All publicly available annotated genomes within the clade Neocallimastigomycota were downloaded from the Joint Genome Institute’s (JGI) MycoCosm database (
48). This includes the high-quality PacBio-sequenced genomes of
Anaeromyces robustus,
Piromyces finnis, and
Neocallimastix californiae (
4) as well as the novel isolate
Neocallimastix lanati introduced here. The genomes of
Pecoramyces ruminatium, also known as
Orpinomyces sp. strain C1A (
7,
52), and
Piromyces sp. strain E2 (
4) were also included for completeness. The gene annotation data supplied by the JGI was combined with annotations derived from bidirectionally searching by blast (using BLASTp [
53]) the predicted genes from the gut fungal genomes against the curated Swiss-Prot database from UniProt (
54). Briefly, bidirectional blast searching annotates a predicted gut fungal gene if (i) the top hit using the fungal genome as the query and the reference collection as the database is the same as when (ii) the gut fungal genome is used as the database and the reference collection is used as the query. Furthermore, only matches with E values smaller than 1e
−20 were considered for assigning Enzyme Commission (EC) annotations to genes. This information was collated into a master metabolic table (see data set S3 in the iNlan20 GitHub repository available at
https://github.com/stelmo/iNlan20) and subsequently used to construct the model and assign genes to reactions. Enzyme complexes were assigned by using the “Subunit structure” field in the UniProt database. Protein localization was predicted using DeepLoc (
55). Reaction directions were primarily inferred from MetaCyc (
56), and specific Gibbs free energy change of reactions reported were calculated using eQuilibrator (
57).

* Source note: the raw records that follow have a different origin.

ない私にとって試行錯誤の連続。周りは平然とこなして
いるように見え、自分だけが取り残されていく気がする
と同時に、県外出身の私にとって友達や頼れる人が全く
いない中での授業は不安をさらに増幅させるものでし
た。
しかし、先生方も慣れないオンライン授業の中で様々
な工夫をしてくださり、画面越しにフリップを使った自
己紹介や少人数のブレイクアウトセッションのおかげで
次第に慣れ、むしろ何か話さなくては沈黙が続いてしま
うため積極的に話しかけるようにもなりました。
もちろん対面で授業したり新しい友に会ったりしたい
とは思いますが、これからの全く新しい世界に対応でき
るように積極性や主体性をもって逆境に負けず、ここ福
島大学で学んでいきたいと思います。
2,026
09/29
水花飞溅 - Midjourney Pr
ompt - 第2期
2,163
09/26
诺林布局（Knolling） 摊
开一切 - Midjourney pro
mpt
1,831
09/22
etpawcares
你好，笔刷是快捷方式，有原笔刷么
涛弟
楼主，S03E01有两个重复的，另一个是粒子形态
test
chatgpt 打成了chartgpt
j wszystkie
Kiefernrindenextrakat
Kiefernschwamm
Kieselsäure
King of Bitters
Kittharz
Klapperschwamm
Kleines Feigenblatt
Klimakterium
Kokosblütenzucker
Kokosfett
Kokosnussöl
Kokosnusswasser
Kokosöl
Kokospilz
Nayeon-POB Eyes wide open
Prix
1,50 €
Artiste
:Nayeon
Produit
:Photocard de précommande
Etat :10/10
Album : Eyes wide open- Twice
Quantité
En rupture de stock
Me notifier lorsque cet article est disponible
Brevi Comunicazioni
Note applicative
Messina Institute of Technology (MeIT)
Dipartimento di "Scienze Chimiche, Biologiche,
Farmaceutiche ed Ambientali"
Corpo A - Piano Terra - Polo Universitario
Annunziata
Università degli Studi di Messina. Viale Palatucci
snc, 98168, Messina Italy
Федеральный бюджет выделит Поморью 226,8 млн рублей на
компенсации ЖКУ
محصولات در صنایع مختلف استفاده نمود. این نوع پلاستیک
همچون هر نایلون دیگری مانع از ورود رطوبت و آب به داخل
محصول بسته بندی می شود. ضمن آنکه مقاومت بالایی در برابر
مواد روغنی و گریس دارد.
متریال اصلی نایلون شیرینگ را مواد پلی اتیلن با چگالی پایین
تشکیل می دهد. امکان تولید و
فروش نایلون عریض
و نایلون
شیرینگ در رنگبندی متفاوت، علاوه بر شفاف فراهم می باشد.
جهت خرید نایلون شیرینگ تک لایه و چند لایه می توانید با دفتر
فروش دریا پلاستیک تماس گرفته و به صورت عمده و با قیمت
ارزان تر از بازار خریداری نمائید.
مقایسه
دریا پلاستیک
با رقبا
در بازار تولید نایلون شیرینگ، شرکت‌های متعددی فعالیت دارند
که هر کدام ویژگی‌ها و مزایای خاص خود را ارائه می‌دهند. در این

Transcriptomic and expression experiments for
N. lanati were conducted as part of this study (described later). These omics data sets were used to assign a confidence score to each gene in the model of
N. lanati. Gaps in the model of
N. lanati were filled by inspecting the EC assignments found for each other anaerobic fungus, as well as the GEMs of
E. coli and
S. cerevisiae, using the approach described above and looking for homologous genes in the genome of
N. lanati (
46,
58). The universal reactions and metabolites from the BiGG Models platform (
59) was used to construct the
in silico model where possible; if a reaction did not exist in that database it was manually added. The KEGG and MetaCyc databases were used as references to reconstruct the draft metabolic model based on the EC assignments of the metabolic annotation data (
56,
60). The curated model for
N. lanati was constructed by carefully following established genome-scale metabolic model construction protocols to refine the draft model (
26). Specifically, each reaction was inspected to ensure consistency, mass, and charge balance where possible. Model quality was benchmarked by the Memote application (see data set S1 in the iNlan20 GitHub repository at the above-mentioned URL) (
61). The curated
N. lanati model as well as the entire reconstruction pipeline and all the data used in this work can be found in the model repository at
https://github.com/stelmo/iNlan20. An experimentally measured flux of 1.5 mmol/g (dry weight)/h of glucose was used in all simulations. Flux balance analysis was used to simulate the genome-scale metabolic model of
N. lanati using the COBRA Toolbox and COBRApy (
62,
63). Flux samples (
N = 2,000) were generated by sampling from the model and constraining the objective function to be within 90% of the optimum found by FBA. This threshold was set to reflect the assumption that the gut fungi need to maintain a high growth rate to compete with faster growing bacteria in their native microbiome (
1). Escher was used to visualize the metabolism (
64). Example code that can be used to run the model and computational experiments is supplied as an IPython notebook in the model repository available at the URL mentioned above.